With almost eight in ten UK adults (79%) saying their cost of living continues to rise month by month, according to the latest Office for National Statistics (ONS) data, more people are looking for ways to protect their savings and investments from inflation and economic uncertainty.
At the same time, demand for gold has surged. According to the World Gold Council, total global gold demand reached 1,231 tonnes in the first quarter of 2026, while the value of demand jumped 74% year-on-year to a record US$193 billion.
Demand for gold bars and coins rose 42%, making it the second-highest quarter on record.
As more investors turn to gold, one question keeps coming up. How much should you actually own? According to Matthew Jones, Precious Metals Analyst and Co-Founder of Britannia Bullion, there is no one-size-fits-all answer, but for many people, a sensible allocation is typically between 5% and 15% of their overall wealth.
“One of the most common questions we hear is ‘How much gold should I own?’ There isn’t a magic percentage that works for everyone because every investor’s circumstances, objectives and attitude to risk are different. What there is, however, is a sensible framework that can help people determine what is right for them.”
Unlike shares, property or pensions, gold does not generate income. Its role is different.
“Gold’s primary purpose isn’t growth. It’s preservation. Gold sits outside the traditional financial system. It can help diversify wealth away from currencies, banks, debt markets and financial promises, while providing a degree of protection during periods of inflation, market volatility or geopolitical uncertainty,” says Jones.
Before deciding how much gold to own, Jones says investors should first consider the role they want gold to play, and think about what 5% to 15% looks like in practice.
For someone with investments and savings worth £100,000, a 5% allocation would mean holding around £5,000 in gold. At this level, gold acts as a form of financial insurance without changing the overall make-up of a portfolio greatly. For someone with £250,000 of investments and savings, a 10% allocation would equate to around £25,000 in gold.

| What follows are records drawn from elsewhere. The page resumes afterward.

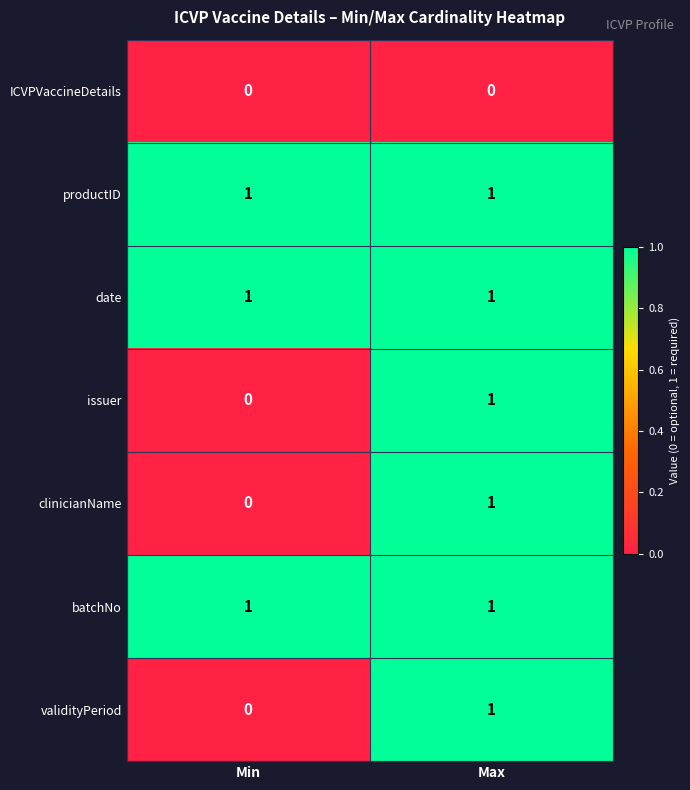

At which label is issuer closest to 0?

Min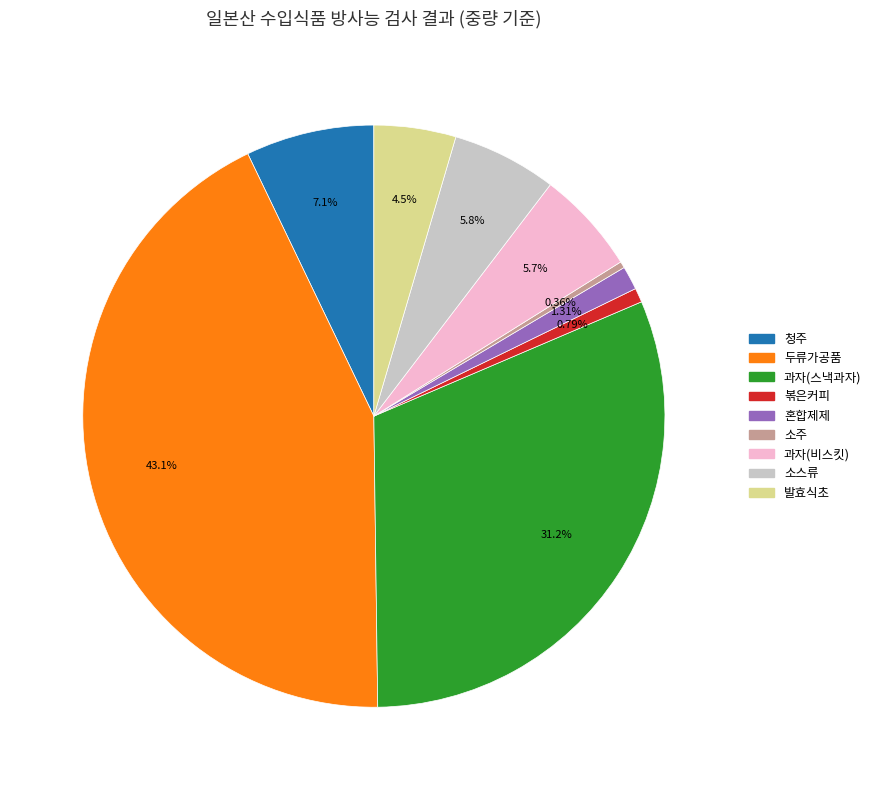

To the nearest percent, what is the difference between the largest and smallest slice percentages?

43%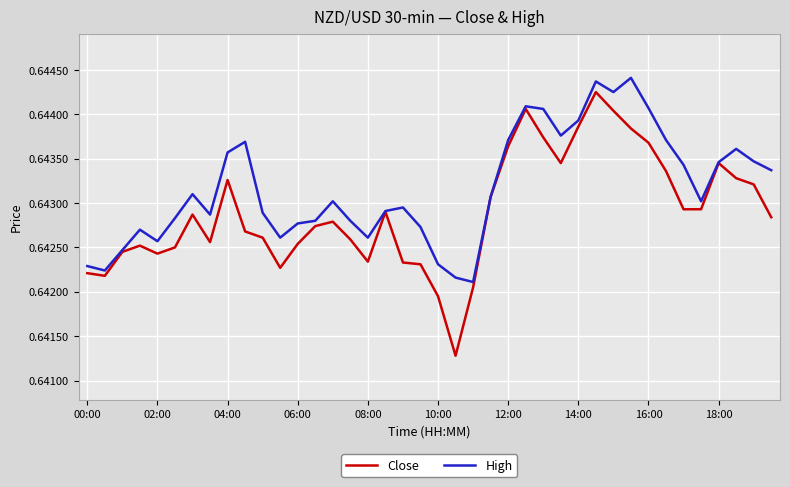

Which series has the largest total across all categories?

High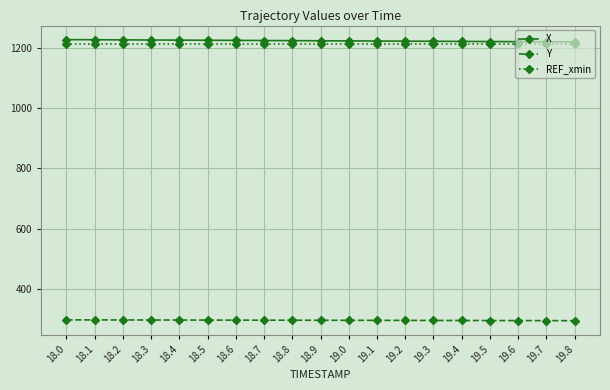

What is the spread (max minus min) of values at 18.6?

928.7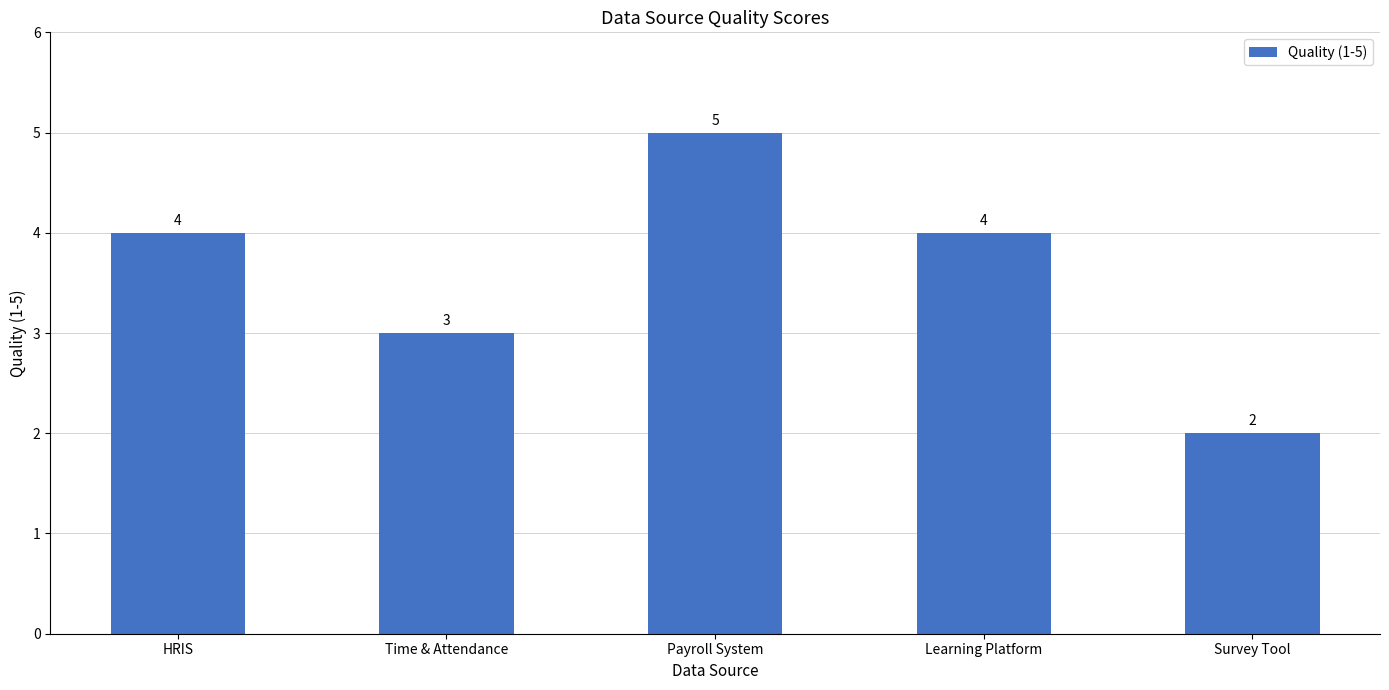

What is the change in value from HRIS to Payroll System?

+1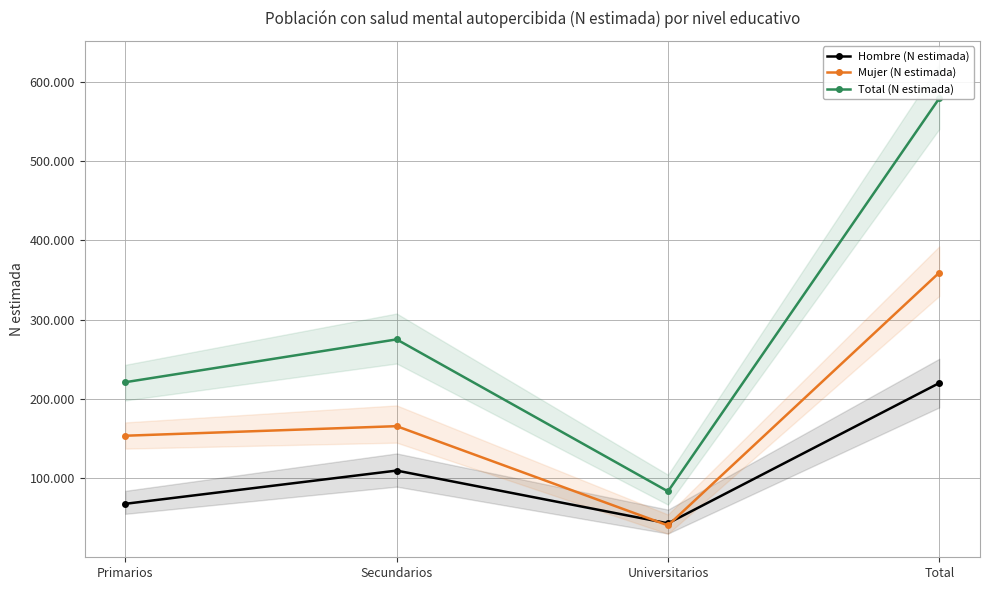

How many data points in Mujer (N estimada) are less than 165581?

2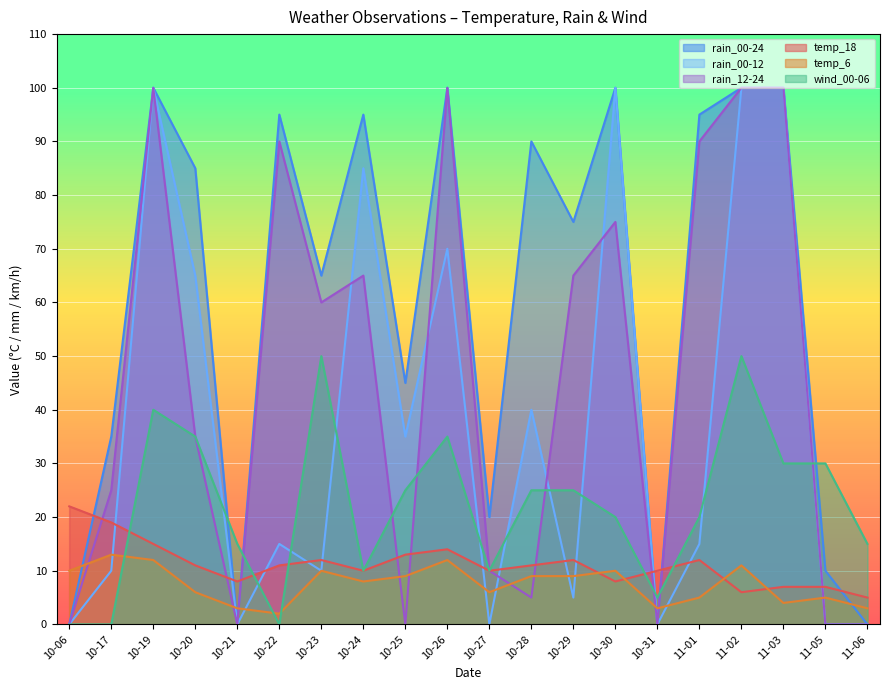

Does the chart display data point markers on the line(s)?

No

Jones says many investors view a 10% allocation as a measured approach, providing exposure to gold while maintaining investments in growth assets such as shares and property, as well as building a store of value outside the financial system.
At 15%, gold becomes a more substantial component of a portfolio and may appeal to investors who are approaching retirement, have already built up wealth, or are particularly focused on preserving capital.
However, Jones warns that investors should be cautious about allocating significantly more than this without a clear reason. Gold can play an important role within a diversified portfolio, but it shouldn’t be viewed as a cure-all. Investors still need exposure to a range of different assets and investment types.